Harold passes the refrigerated storerooms every morning as he arrives for work,
and every evening as he departs. It's a relaxed, cheerful place; the storemen
always seem to be whistling, or playing a radio loudly. Vans come and go at all
hours, picking up the large, but light, containers of insulating foam in which
the small, precious vials are packed. When Harold sees a crateful of the end
product of his work being loaded into a van, when he sees the driver sign for
the consignment, slam his door, and drive away, he says to himself aloud,
nodding, "Yes! This is it. This is life."

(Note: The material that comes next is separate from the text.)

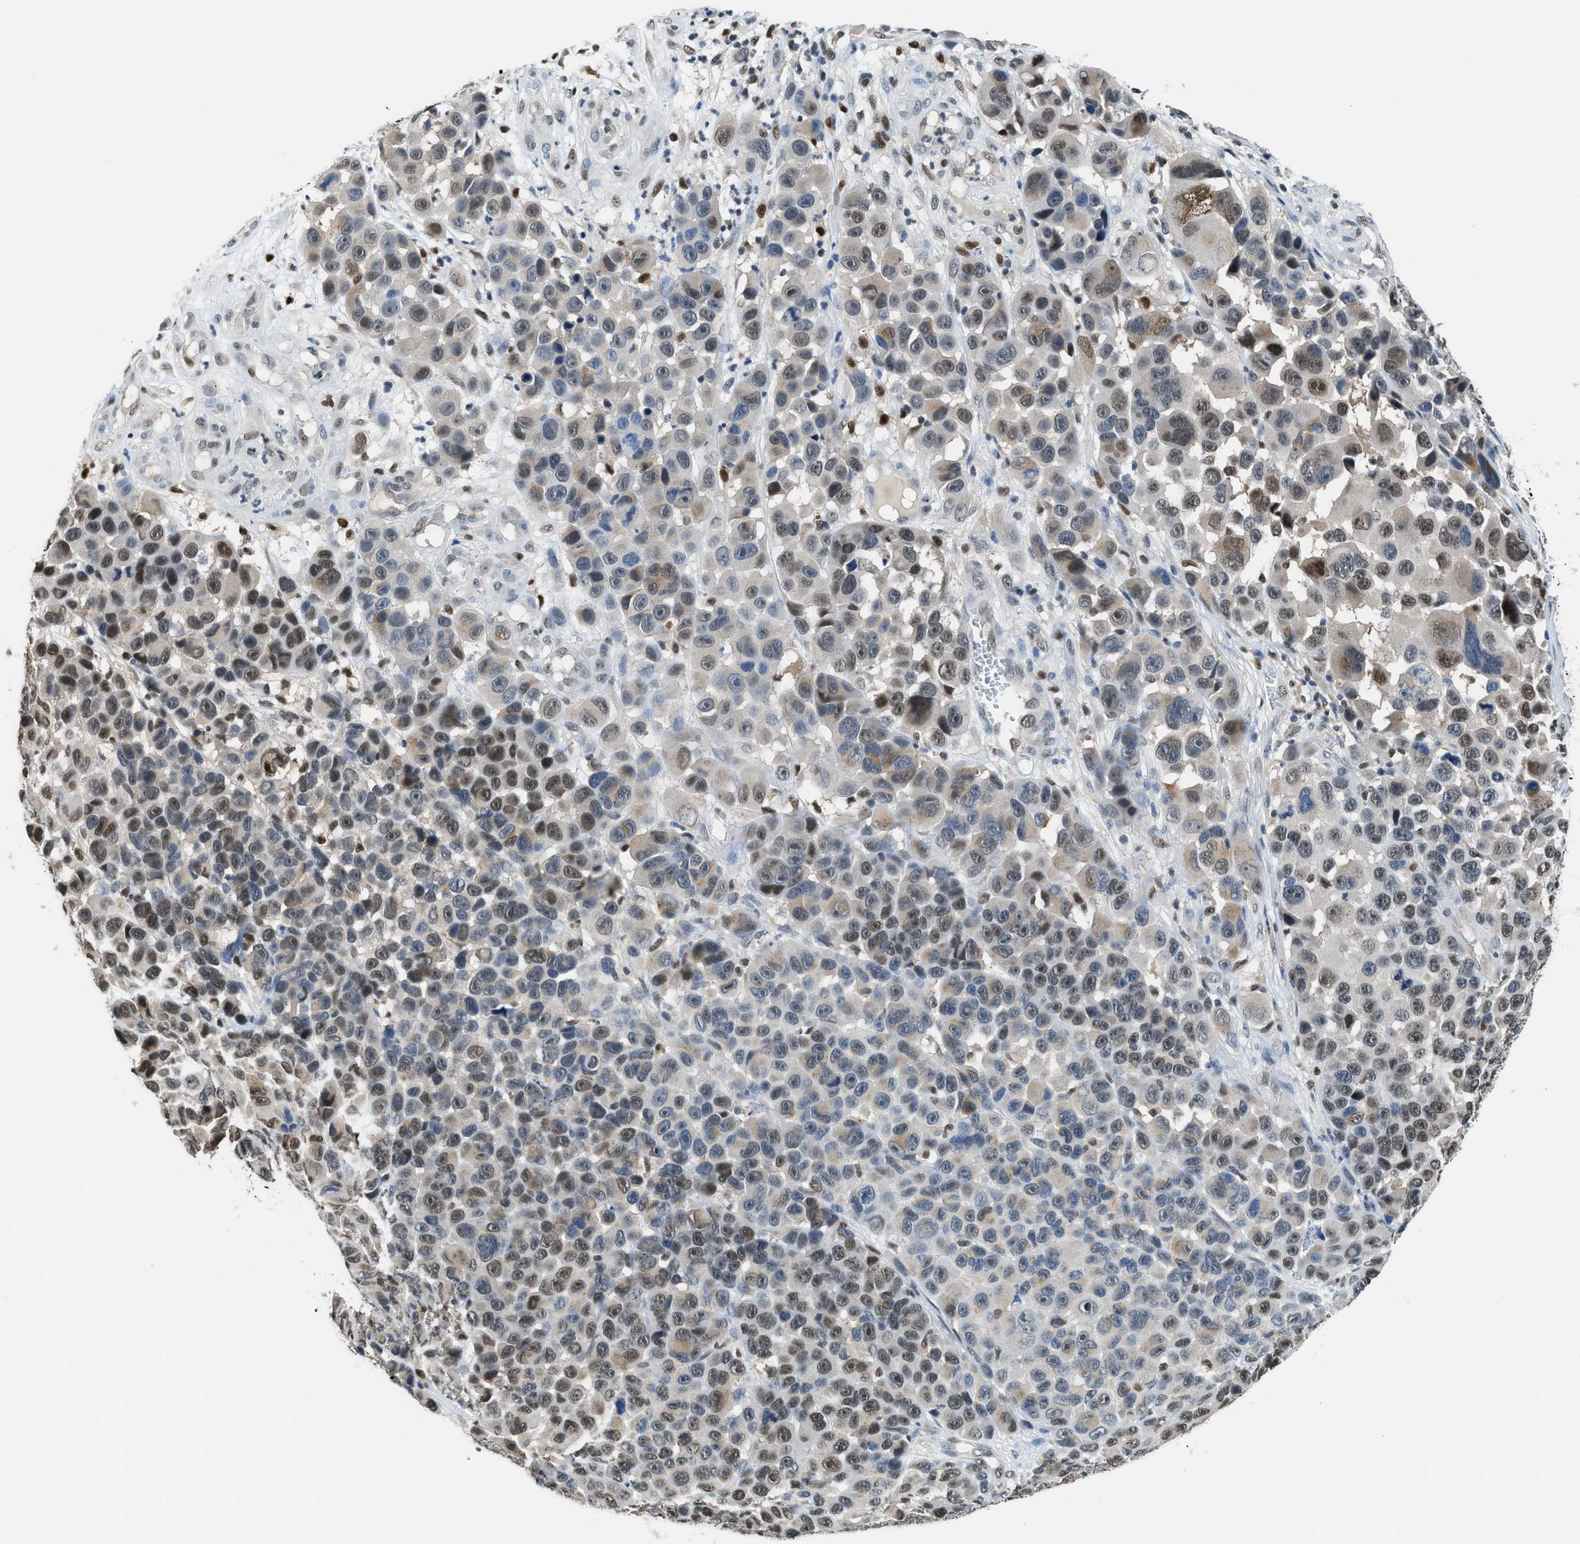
{"staining": {"intensity": "moderate", "quantity": "<25%", "location": "nuclear"}, "tissue": "melanoma", "cell_type": "Tumor cells", "image_type": "cancer", "snomed": [{"axis": "morphology", "description": "Malignant melanoma, NOS"}, {"axis": "topography", "description": "Skin"}], "caption": "Moderate nuclear staining is present in about <25% of tumor cells in melanoma. (brown staining indicates protein expression, while blue staining denotes nuclei).", "gene": "ALX1", "patient": {"sex": "male", "age": 53}}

Harold stands by Mary's bed. She's lying on her side, turned away from him. He
breathes slowly - through his mouth, hoping that this is the quietest way - and
thinks about the trillions of cells of her body. If he stabbed her in the heart,
only the tiniest fraction of them would be killed directly by the blade - just a
few million cells in her skin, her soft tissue, her heart muscles. The death of
her neurons would be almost coincidental, more a product of this organism's poor
design than anything else. A slime mould would easily survive similar treatment.